None of the above steps are working now.
On Ubuntu I tried, the latest one as of now , I mean the comment.

My Error:

docker pull maven:3-alpine
cannot create user data directory: /var/lib/jenkins/snap/docker/321: Permission denied

Any suggestion?

Now, newgrp command is not available to use.

[Hugo-Gomez]

@ukreddy-erwin When this append you have to try with sudo before your command, just like this
sudo docker pull maven:3-alpine

[ukreddy-erwin]

But I am using it in jenkins pipeline with docker plugin.
Where in the pipeline, when I kept below line, it expands as below.

stage('Back-end') {
agent {
docker { image 'maven:3-alpine' }
}
steps {
sh 'mvn --version'
}

Here, it runs without sudo.

If I append sudo in front of it, what is the purpose of all this process?

[ukreddy-erwin]

Without sudo I am able to access docker but with below command, I am getting error for access.

docker run -t -d -u 1000:1000 -w /var/lib/jenkins/workspace/test -v /var/lib/jenkins/workspace/test:/var/lib/jenkins/workspace/test:rw,z -v /var/lib/jenkins/workspace/test@tmp:/var/lib/jenkins/workspace/test@tmp:rw,z maven:3-alpine cat

docker: Error response from daemon: error while creating mount source path '/var/lib/jenkins/workspace/test': mkdir /var/lib/jenkins: permission denied.

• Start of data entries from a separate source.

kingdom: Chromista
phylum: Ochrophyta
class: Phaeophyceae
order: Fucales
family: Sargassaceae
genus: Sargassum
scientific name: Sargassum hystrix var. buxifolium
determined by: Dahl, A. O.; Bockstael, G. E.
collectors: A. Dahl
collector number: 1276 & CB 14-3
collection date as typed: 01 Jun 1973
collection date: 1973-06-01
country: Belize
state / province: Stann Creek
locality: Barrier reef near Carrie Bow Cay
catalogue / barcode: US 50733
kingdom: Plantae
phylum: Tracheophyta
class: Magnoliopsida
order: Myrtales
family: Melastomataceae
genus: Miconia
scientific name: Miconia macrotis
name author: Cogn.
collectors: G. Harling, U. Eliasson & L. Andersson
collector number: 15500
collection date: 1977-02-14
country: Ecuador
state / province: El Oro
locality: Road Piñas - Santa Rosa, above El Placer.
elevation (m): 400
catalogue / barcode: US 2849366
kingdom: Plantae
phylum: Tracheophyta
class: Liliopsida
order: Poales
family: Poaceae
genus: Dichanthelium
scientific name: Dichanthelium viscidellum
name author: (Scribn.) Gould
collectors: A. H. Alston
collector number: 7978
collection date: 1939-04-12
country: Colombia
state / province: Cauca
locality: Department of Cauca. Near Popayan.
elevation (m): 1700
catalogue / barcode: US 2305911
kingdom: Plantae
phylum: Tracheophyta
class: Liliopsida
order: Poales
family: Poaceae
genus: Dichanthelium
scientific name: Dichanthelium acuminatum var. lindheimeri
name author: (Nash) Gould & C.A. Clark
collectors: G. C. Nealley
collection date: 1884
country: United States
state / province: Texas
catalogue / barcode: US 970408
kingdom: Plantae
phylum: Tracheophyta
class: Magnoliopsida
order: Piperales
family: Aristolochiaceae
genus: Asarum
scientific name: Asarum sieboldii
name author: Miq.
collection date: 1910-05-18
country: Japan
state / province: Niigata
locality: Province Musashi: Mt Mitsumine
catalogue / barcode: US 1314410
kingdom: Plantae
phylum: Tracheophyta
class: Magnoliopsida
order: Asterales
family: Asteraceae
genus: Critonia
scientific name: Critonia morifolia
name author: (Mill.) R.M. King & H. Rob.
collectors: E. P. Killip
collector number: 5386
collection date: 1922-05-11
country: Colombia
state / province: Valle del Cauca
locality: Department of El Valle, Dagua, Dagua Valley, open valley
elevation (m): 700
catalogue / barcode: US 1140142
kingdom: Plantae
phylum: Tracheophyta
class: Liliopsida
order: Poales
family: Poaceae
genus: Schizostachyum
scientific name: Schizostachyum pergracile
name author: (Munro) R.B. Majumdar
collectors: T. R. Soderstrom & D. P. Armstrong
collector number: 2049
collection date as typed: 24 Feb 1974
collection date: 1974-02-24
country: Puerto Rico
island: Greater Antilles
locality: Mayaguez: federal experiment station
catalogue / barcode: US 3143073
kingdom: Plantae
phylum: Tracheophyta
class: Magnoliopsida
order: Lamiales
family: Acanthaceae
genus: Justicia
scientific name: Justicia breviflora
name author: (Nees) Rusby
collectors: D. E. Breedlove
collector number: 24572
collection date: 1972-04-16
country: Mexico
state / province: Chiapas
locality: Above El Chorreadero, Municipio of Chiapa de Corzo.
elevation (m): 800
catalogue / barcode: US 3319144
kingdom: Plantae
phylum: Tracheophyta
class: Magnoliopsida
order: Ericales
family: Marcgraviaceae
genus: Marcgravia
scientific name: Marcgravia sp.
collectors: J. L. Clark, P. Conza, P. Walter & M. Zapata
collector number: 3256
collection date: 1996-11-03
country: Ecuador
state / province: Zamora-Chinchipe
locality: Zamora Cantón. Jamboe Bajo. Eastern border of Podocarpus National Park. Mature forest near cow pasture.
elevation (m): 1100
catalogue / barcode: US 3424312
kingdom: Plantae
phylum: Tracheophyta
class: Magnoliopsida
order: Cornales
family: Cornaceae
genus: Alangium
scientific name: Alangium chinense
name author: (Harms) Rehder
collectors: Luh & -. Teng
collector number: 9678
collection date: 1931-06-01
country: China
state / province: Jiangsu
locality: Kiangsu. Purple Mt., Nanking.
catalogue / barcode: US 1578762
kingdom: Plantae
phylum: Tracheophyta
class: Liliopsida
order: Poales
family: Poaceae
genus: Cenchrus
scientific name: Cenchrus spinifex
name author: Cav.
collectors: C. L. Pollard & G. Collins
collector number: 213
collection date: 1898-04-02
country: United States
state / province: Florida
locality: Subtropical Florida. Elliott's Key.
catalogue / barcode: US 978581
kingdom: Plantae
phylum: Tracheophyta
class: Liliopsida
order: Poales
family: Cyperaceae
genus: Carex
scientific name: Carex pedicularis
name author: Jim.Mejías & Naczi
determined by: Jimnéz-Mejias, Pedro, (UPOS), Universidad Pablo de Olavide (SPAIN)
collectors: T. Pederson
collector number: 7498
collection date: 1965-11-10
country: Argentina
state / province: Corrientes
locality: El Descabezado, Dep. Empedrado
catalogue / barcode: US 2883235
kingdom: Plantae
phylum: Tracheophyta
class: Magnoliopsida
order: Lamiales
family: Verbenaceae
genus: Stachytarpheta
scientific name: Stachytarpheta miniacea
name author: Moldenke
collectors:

WHen I check the permissions,they already exists.

uday@jenkins-server:~$ ls -l /var/lib/jenkins/workspace
total 8
drwxr-xr-x 2 uday uday 4096 Nov 15 06:51 test
drwxr-xr-x 2 uday uday 4096 Nov 15 07:32 test@tmp

Any suggestions please.

When I tried to troubleshoot ing daemon, dockerd is not available. So, I installed it.
sudo apt-geet install docer.io

Now, I am able to start.

And get the output.
But when I tried to stop the container.

docker stop --time=1 bee

Error response from daemon: cannot stop container: bee: Cannot kill container bee8f2fd8b6b3a7a88277cf072d04ebb8ab69fe00c6b83c58c2e8762abec0448: unknown error after kill: docker-runc did not terminate sucessfully: container_linux.go:393: signaling init process caused "permission denied"
: unknown

Why it is getting permission denied again?

[zzCOMzz]

In my case, I solved the same issue with the following statement:

• sudo chmod 666 /var/run/docker.sock

Thanks! I have tried with this, Work very well for me 😄

[psftw]

Closing all issues and pull requests since this repo is getting archived (see notice at the top of README).